A three-judge bench headed by Justice Rohinton F. Nariman said: “There is imperative need to attract resolution applicants who would not shy away from offering reasonable and fair value.”
“Extinguishing criminal liability will help the new management to make a clean break with the past and start on a clean slate,” the bench added.
The sale of bankrupt companies, including JSW Steel Ltd.’s takeover bid for Bhushan Power & Steel Ltd. — one of the 12 big debtors pushed into bankruptcy by the central bank in 2017 — have been stuck after India’s anti-money laundering agency seized assets and opposed the deals while investigating alleged offences by previous owners.
The law granting immunity was first passed by a bankruptcy tribunal last year. The Supreme Court’s judgment was part of a case by homebuyers and some creditors who challenged the law.
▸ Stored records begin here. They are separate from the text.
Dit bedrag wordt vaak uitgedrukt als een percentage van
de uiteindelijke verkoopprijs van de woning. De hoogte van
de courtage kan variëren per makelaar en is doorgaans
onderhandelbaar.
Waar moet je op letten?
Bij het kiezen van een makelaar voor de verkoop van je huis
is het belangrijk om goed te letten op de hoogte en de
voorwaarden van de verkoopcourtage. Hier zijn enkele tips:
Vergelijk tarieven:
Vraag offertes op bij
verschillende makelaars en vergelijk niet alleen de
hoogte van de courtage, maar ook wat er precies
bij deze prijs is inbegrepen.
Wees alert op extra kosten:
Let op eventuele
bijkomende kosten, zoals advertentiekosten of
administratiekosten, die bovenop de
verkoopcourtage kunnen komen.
“With multiple criminal prosecutions often plaguing debtor companies, the ring fencing done by the 2020 amendment would hopefully serve as impetus for resolution for the Reserve Bank of India’s dirty dozen and beyond,” said Sushmita Gandhi, a partner at law firm Indus Law.
The court also upheld curbs disallowing individual home buyers from initiating bankruptcy against builders. The new law requires at least 100 buyers or 10% in a project to initiate a bankruptcy case.